竹榻是古人最常見的納涼用具,竹皮編制,有的是密密實實一整張,有的則留有透風的孔洞,抱秀山館內的竹榻皆是有孔洞的竹榻,高度只及人膝,躺上去分外涼快。

燕子恪從窗前走過來,在那陳屍的榻上低了頭細看,元昶望著他,半晌突發奇想:“喂!這竹榻也可盛水啊!喏,這榻腿榻背還有榻板的框架都是中空的竹子所制,若是事先將水灌在榻中,行兇時將榻裡的水倒進盆裡,然後將曹溥溺斃——不也可以?!”

“呵呵。

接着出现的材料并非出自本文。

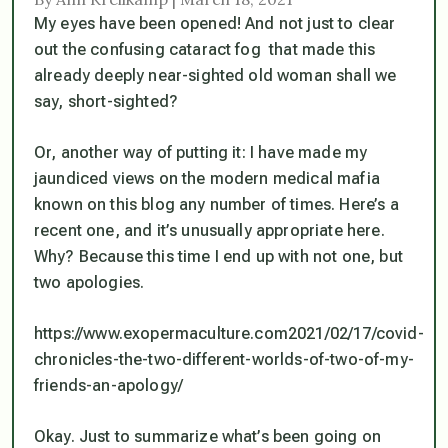
My eyes have been opened! And not just to clear
out the confusing cataract fog that made this
already deeply near-sighted old woman shall we
say,
short-sighted
?
Or, another way of putting it: I have made my
jaundiced views on the modern medical mafia
known on this blog any number of times. Here’s a
recent one, and it’s unusually appropriate here.
Why? Because this time I end up with not one, but
two apologies.
https://www.exopermaculture.com2021/02/17/covid-
chronicles-the-two-different-worlds-of-two-of-my-
friends-an-apology/
Okay. Just to summarize what’s been going on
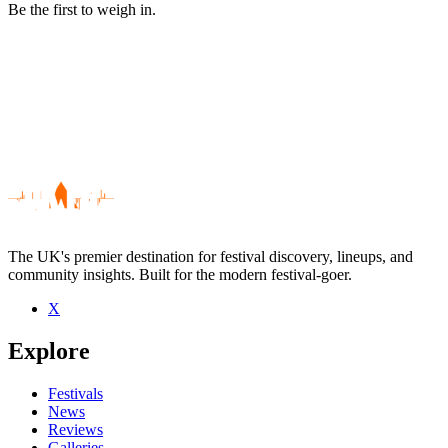
Be the first to weigh in.
The UK's premier destination for festival discovery, lineups, and
community insights. Built for the modern festival-goer.
X
Be the first to comment
Explore
Seen Dinachi live? Which set stood out?
close
Festivals
News
Reviews
Galleries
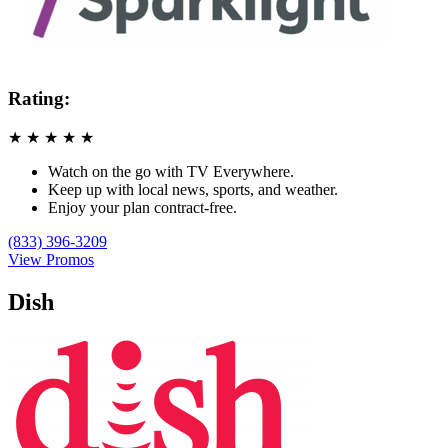
Rating:
★
★
★
★
★
Watch on the go with TV Everywhere.
Keep up with local news, sports, and weather.
Enjoy your plan contract-free.
(833) 396-3209
View Promos
Dish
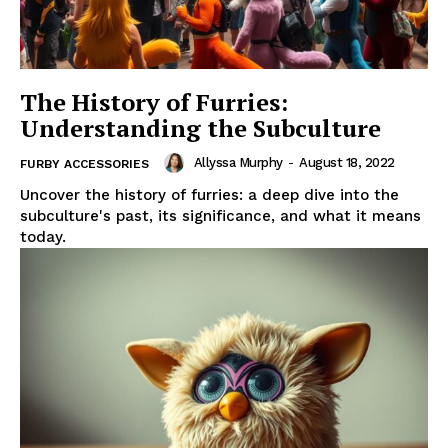
The History of Furries:
Understanding the Subculture
Allyssa Murphy
-
August 18, 2022
FURBY ACCESSORIES
Uncover the history of furries: a deep dive into the
subculture's past, its significance, and what it means
today.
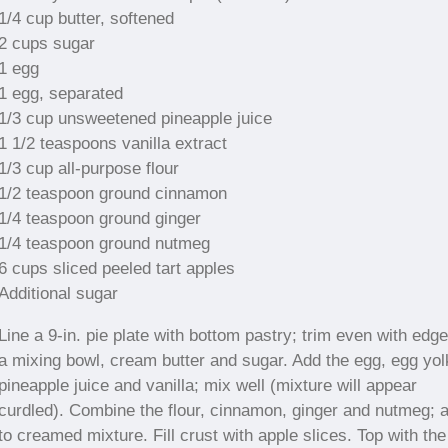
1/4 cup butter, softened
2 cups sugar
1 egg
1 egg, separated
1/3 cup unsweetened pineapple juice
1 1/2 teaspoons vanilla extract
1/3 cup all-purpose flour
1/2 teaspoon ground cinnamon
1/4 teaspoon ground ginger
1/4 teaspoon ground nutmeg
6 cups sliced peeled tart apples
Additional sugar
Line a 9-in. pie plate with bottom pastry; trim even with edge
a mixing bowl, cream butter and sugar. Add the egg, egg yol
pineapple juice and vanilla; mix well (mixture will appear
curdled). Combine the flour, cinnamon, ginger and nutmeg; 
to creamed mixture. Fill crust with apple slices. Top with the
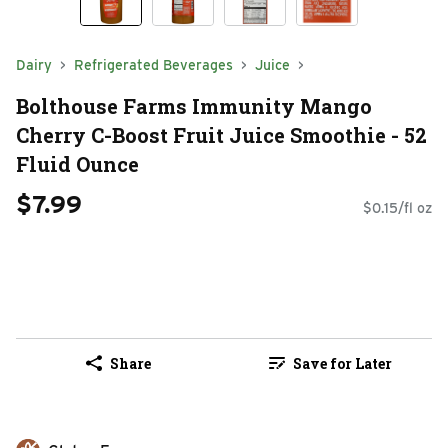
Dairy
Refrigerated Beverages
Juice
Bolthouse Farms Immunity Mango
Cherry C-Boost Fruit Juice Smoothie - 52
Fluid Ounce
$7.99
$0.15/fl oz
Share
Save for Later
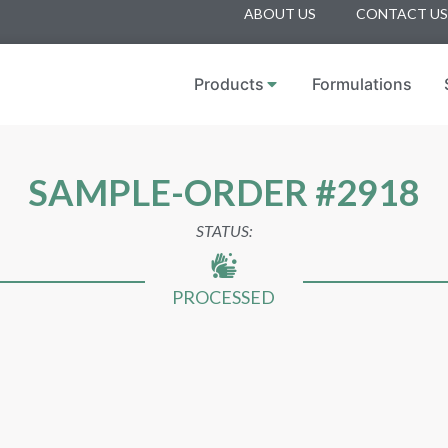
ABOUT US
CONTACT US
Products
Formulations
SAMPLE-ORDER #2918
STATUS:
PROCESSED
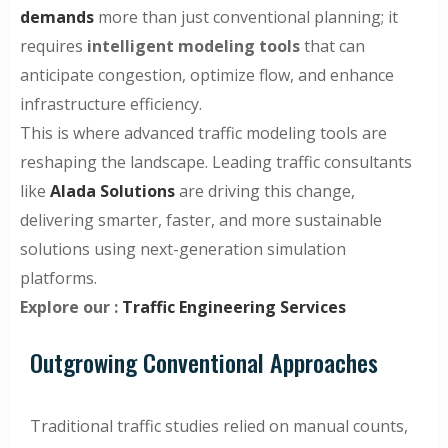
demands
more than just conventional planning; it
requires
intelligent modeling tools
that can
anticipate congestion, optimize flow, and enhance
infrastructure efficiency.
This is where advanced traffic modeling tools are
reshaping the landscape. Leading traffic consultants
like
Alada Solutions
are driving this change,
delivering smarter, faster, and more sustainable
solutions using next-generation simulation
platforms.
Explore our :
Traffic Engineering Services
Outgrowing Conventional Approaches
Traditional traffic studies relied on manual counts,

”

“燕九你皮笑肉不笑什麼!”元昶瞪燕九少爺。

“且不說這手法是否可行,”燕九少爺慢吞吞道,“只說兇手是何時在竹榻裡灌上水的?難道一個臉盆比一張竹榻還要引人注目,所以兇手棄臉盆不用而用竹榻?如果兇手是事先在榻中灌上水,那麼嫌疑人就只有劉漳了,他是這裡的主人,完全可以提前佈置好一切,然而問題又來了:劉漳是怎麼確定曹溥必會選擇這個房間,從而能事先在這個房間的竹榻中灌上水的呢?不若我們去別的房間看一看,是否所有房間的竹榻都被灌了水。”

元昶被燕九少爺的反問堵得說不出話來,氣哼道:“我這便去旁邊的房間檢查!”說著就大步邁出去了。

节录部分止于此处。